I was thinking of places to physically move to yourself - without having to break any laws and worry about getting caught. Places for incorporating an offshore company is a whole other list (with only a little overlap), I know Bahrain and Malaysia aren't really good for that.
Ok. That's residency.
People get these different things confused:
- residency = where you "live"
- domicile = where you pay tax. Usually but not always the same as where you live
- citizenship = generally means your passport. Nationality. Possible to revoke and become "stateless". Examples are usually refugees. Britain has taken away citizenship from plenty of previous colonies too.
If you are born you get a birth cert that puts you into the system. It's give and take. You get welfare, school, benefits. You give taxes, freedoms, national service etc. That birth cert has a place and that place locks you to the residency. You are "American" or you are "Libyan".
You can actually be born and skip the birth cert. You can also revoke the contract that is your birth cert. But it's a 2 way contract. You have to take the rough with the smooth.
Now, what happens if you rock up on a shore of somewhere with no passport etc? Well, I guess it might be best to ask Libyans etc who have done this.
Each country has it's own way of determining residency. The residency is usually the first step to the other changes but not always.
Domicile is where you pay tax. It can be hard to separate domicile from residency. Lets say I work on a boat that crosses from Africa into Europe. You might cross >5 borders. Each country bills you and your company for tax. You could end up with less than nothing. So we have double taxation treaties for this.
Companies and corporations in particular move their domicile to somewhere cheap because as a company it is easier for them to move. Profits can then be moved to where it's cheap. Also, as a company, governments give you a nicer treatment. In the UK you can claim back your expenses for VAT for example and corporation tax is lower. If an employee or director takes ownership of funds then that is a wage. You have to pay tax on this but those funds are safe from loss if for example the company gets sued.
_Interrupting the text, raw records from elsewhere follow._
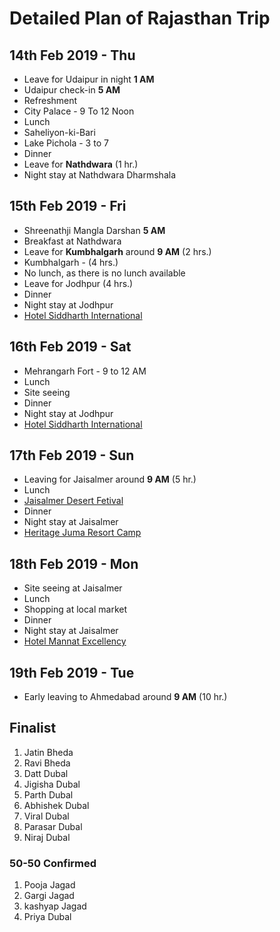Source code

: # Detailed Plan of Rajasthan Trip

## 14th Feb 2019 - Thu ##
* Leave for Udaipur in night **1 AM**
* Udaipur check-in **5 AM**
* Refreshment
* City Palace - 9 To 12 Noon
* Lunch
* Saheliyon-ki-Bari
* Lake Pichola - 3 to 7
* Dinner
* Leave for **Nathdwara** (1 hr.)
* Night stay at Nathdwara Dharmshala

## 15th Feb 2019 - Fri ##
* Shreenathji Mangla Darshan **5 AM**
* Breakfast at Nathdwara
* Leave for **Kumbhalgarh** around **9 AM** (2 hrs.)
* Kumbhalgarh - (4 hrs.)
* No lunch, as there is no lunch available
* Leave for Jodhpur (4 hrs.)
* Dinner
* Night stay at Jodhpur
* [Hotel Siddharth International](https://www.oyorooms.com/18961-budget-oyo-11975-siddharth-international-jodhpur)

## 16th Feb 2019 - Sat ##
* Mehrangarh Fort - 9 to 12 AM
* Lunch 
* Site seeing 
* Dinner
* Night stay at Jodhpur
* [Hotel Siddharth International](https://www.oyorooms.com/18961-budget-oyo-11975-siddharth-international-jodhpur)

## 17th Feb 2019 - Sun ##
* Leaving for Jaisalmer around **9 AM** (5 hr.)
* Lunch
* [Jaisalmer Desert Fetival](https://www.indianholiday.com/fairs-and-festivals/rajasthan/desert-festival-jaisalmer.html)
* Dinner
* Night stay at Jaisalmer
* [Heritage Juma Resort Camp](https://www.goibibo.com/hotels/heritage-juma-resort-camp-hotel-in-jaisalmer-855639425538696048/)

## 18th Feb 2019 - Mon ##
* Site seeing at Jaisalmer
* Lunch
* Shopping at local market 
* Dinner
* Night stay at Jaisalmer
* [Hotel Mannat Excellency](https://www.oyorooms.com/7864-budget-oyo-4809-hotel-mannat-excellency-jaisalmer)

## 19th Feb 2019 - Tue ##
* Early leaving to Ahmedabad around **9 AM** (10 hr.)


## Finalist
1. Jatin Bheda
2. Ravi Bheda
3. Datt Dubal
4. Jigisha Dubal
5. Parth Dubal
6. Abhishek Dubal
7. Viral Dubal
8. Parasar Dubal
9. Niraj Dubal

### 50-50 Confirmed
1. Pooja Jagad
2. Gargi Jagad
3. kashyap Jagad
4. Priya Dubal

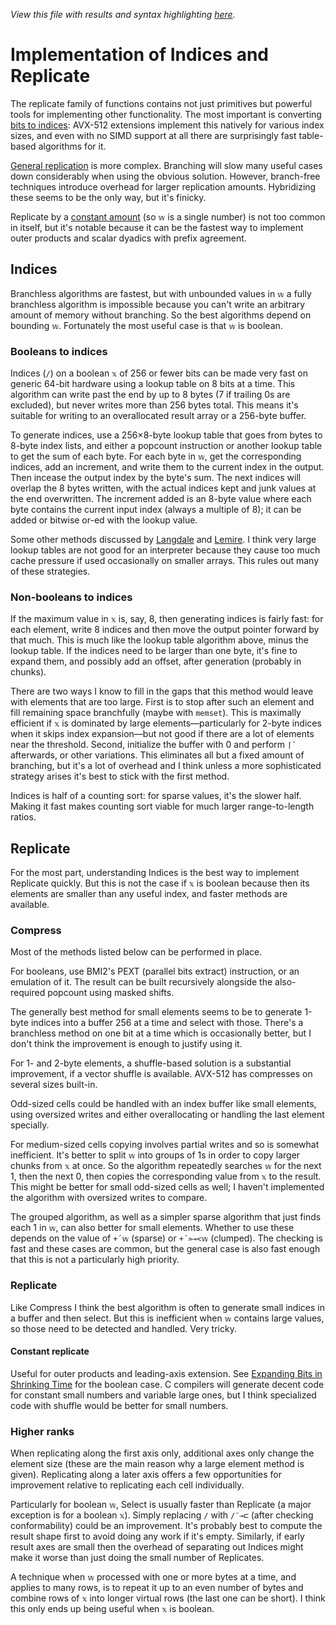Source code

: *View this file with results and syntax highlighting [here](https://mlochbaum.github.io/BQN/implementation/primitive/replicate.html).*

# Implementation of Indices and Replicate

The replicate family of functions contains not just primitives but powerful tools for implementing other functionality. The most important is converting [bits to indices](#booleans-to-indices): AVX-512 extensions implement this natively for various index sizes, and even with no SIMD support at all there are surprisingly fast table-based algorithms for it.

[General replication](#replicate) is more complex. Branching will slow many useful cases down considerably when using the obvious solution. However, branch-free techniques introduce overhead for larger replication amounts. Hybridizing these seems to be the only way, but it's finicky.

Replicate by a [constant amount](#constant-replicate) (so `𝕨` is a single number) is not too common in itself, but it's notable because it can be the fastest way to implement outer products and scalar dyadics with prefix agreement.

## Indices

Branchless algorithms are fastest, but with unbounded values in `𝕨` a fully branchless algorithm is impossible because you can't write an arbitrary amount of memory without branching. So the best algorithms depend on bounding `𝕨`. Fortunately the most useful case is that `𝕨` is boolean.

### Booleans to indices

Indices (`/`) on a boolean `𝕩` of 256 or fewer bits can be made very fast on generic 64-bit hardware using a lookup table on 8 bits at a time. This algorithm can write past the end by up to 8 bytes (7 if trailing 0s are excluded), but never writes more than 256 bytes total. This means it's suitable for writing to an overallocated result array or a 256-byte buffer.

To generate indices, use a 256×8-byte lookup table that goes from bytes to 8-byte index lists, and either a popcount instruction or another lookup table to get the sum of each byte. For each byte in `𝕨`, get the corresponding indices, add an increment, and write them to the current index in the output. Then incease the output index by the byte's sum. The next indices will overlap the 8 bytes written, with the actual indices kept and junk values at the end overwritten. The increment added is an 8-byte value where each byte contains the current input index (always a multiple of 8); it can be added or bitwise or-ed with the lookup value.

Some other methods discussed by [Langdale](https://branchfree.org/2018/05/22/bits-to-indexes-in-bmi2-and-avx-512/) and [Lemire](https://lemire.me/blog/2018/03/08/iterating-over-set-bits-quickly-simd-edition/). I think very large lookup tables are not good for an interpreter because they cause too much cache pressure if used occasionally on smaller arrays. This rules out many of these strategies.

### Non-booleans to indices

If the maximum value in `𝕩` is, say, 8, then generating indices is fairly fast: for each element, write 8 indices and then move the output pointer forward by that much. This is much like the lookup table algorithm above, minus the lookup table. If the indices need to be larger than one byte, it's fine to expand them, and possibly add an offset, after generation (probably in chunks).

There are two ways I know to fill in the gaps that this method would leave with elements that are too large. First is to stop after such an element and fill remaining space branchfully (maybe with `memset`). This is maximally efficient if `𝕩` is dominated by large elements—particularly for 2-byte indices when it skips index expansion—but not good if there are a lot of elements near the threshold. Second, initialize the buffer with 0 and perform `` ⌈` `` afterwards, or other variations. This eliminates all but a fixed amount of branching, but it's a lot of overhead and I think unless a more sophisticated strategy arises it's best to stick with the first method.

Indices is half of a counting sort: for sparse values, it's the slower half. Making it fast makes counting sort viable for much larger range-to-length ratios.

## Replicate

For the most part, understanding Indices is the best way to implement Replicate quickly. But this is not the case if `𝕩` is boolean because then its elements are smaller than any useful index, and faster methods are available.

### Compress

Most of the methods listed below can be performed in place.

For booleans, use BMI2's PEXT (parallel bits extract) instruction, or an emulation of it. The result can be built recursively alongside the also-required popcount using masked shifts.

The generally best method for small elements seems to be to generate 1-byte indices into a buffer 256 at a time and select with those. There's a branchless method on one bit at a time which is occasionally better, but I don't think the improvement is enough to justify using it.

For 1- and 2-byte elements, a shuffle-based solution is a substantial improvement, if a vector shuffle is available. AVX-512 has compresses on several sizes built-in.

Odd-sized cells could be handled with an index buffer like small elements, using oversized writes and either overallocating or handling the last element specially.

For medium-sized cells copying involves partial writes and so is somewhat inefficient. It's better to split `𝕨` into groups of 1s in order to copy larger chunks from `𝕩` at once. So the algorithm repeatedly searches `𝕨` for the next 1, then the next 0, then copies the corresponding value from `𝕩` to the result. This might be better for small odd-sized cells as well; I haven't implemented the algorithm with oversized writes to compare.

The grouped algorithm, as well as a simpler sparse algorithm that just finds each 1 in `𝕨`, can also better for small elements. Whether to use these depends on the value of `+´𝕨` (sparse) or `+´»⊸<𝕨` (clumped). The checking is fast and these cases are common, but the general case is also fast enough that this is not a particularly high priority.

### Replicate

Like Compress I think the best algorithm is often to generate small indices in a buffer and then select. But this is inefficient when `𝕨` contains large values, so those need to be detected and handled. Very tricky.

#### Constant replicate

Useful for outer products and leading-axis extension. See [Expanding Bits in Shrinking Time](https://www.dyalog.com/blog/2018/06/expanding-bits-in-shrinking-time/) for the boolean case. C compilers will generate decent code for constant small numbers and variable large ones, but I think specialized code with shuffle would be better for small numbers.

### Higher ranks

When replicating along the first axis only, additional axes only change the element size (these are the main reason why a large element method is given). Replicating along a later axis offers a few opportunities for improvement relative to replicating each cell individually.

Particularly for boolean `𝕨`, Select is usually faster than Replicate (a major exception is for a boolean `𝕩`). Simply replacing `/` with `/¨⊸⊏` (after checking conformability) could be an improvement. It's probably best to compute the result shape first to avoid doing any work if it's empty. Similarly, if early result axes are small then the overhead of separating out Indices might make it worse than just doing the small number of Replicates.

A technique when `𝕨` processed with one or more bytes at a time, and applies to many rows, is to repeat it up to an even number of bytes and combine rows of `𝕩` into longer virtual rows (the last one can be short). I think this only ends up being useful when `𝕩` is boolean.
You can also defer profits and pile profits back into the business for more profit. This is the advantage of being a company. There's also massive scope for corruption.
Employee proles think this is somehow immoral and turn a business matter into personal matters, thinking that somehow they are not a company. Well, that is NOT our the government and business treat you. Everyone with a birth cert has a company entity. If you can arrange income in a way like a company does, giving yourself a legal entity that you have more control of and you have enough cash to cover the fees you can get the rewards like a company can.
That's why I ask where is the cheapest place to incorporate with favorable tax is.
The ideal setup is to:
- have a company somewhere low tax (pseudo-domicile)
- have a second passport in a place that doesn't ask for many duties (citizenship)
- live somewhere cheap on tax (resident) but,
- live close to somewhere fun and cheap (tourist)
How you achieve that depends on where you're coming from. The USA is one of the more difficult places to come from (banking blacklists, visas that aren't visas etc) but it's also the place where these processes have been researched the most with the most help on hand.
If you're interested send me a PM saying where you're from, background, income or whatever and I'll have a guess as to what options you might have as to escaping.
edit: Most of the time it comes down to economics and commitment: how much can you dedicate to this?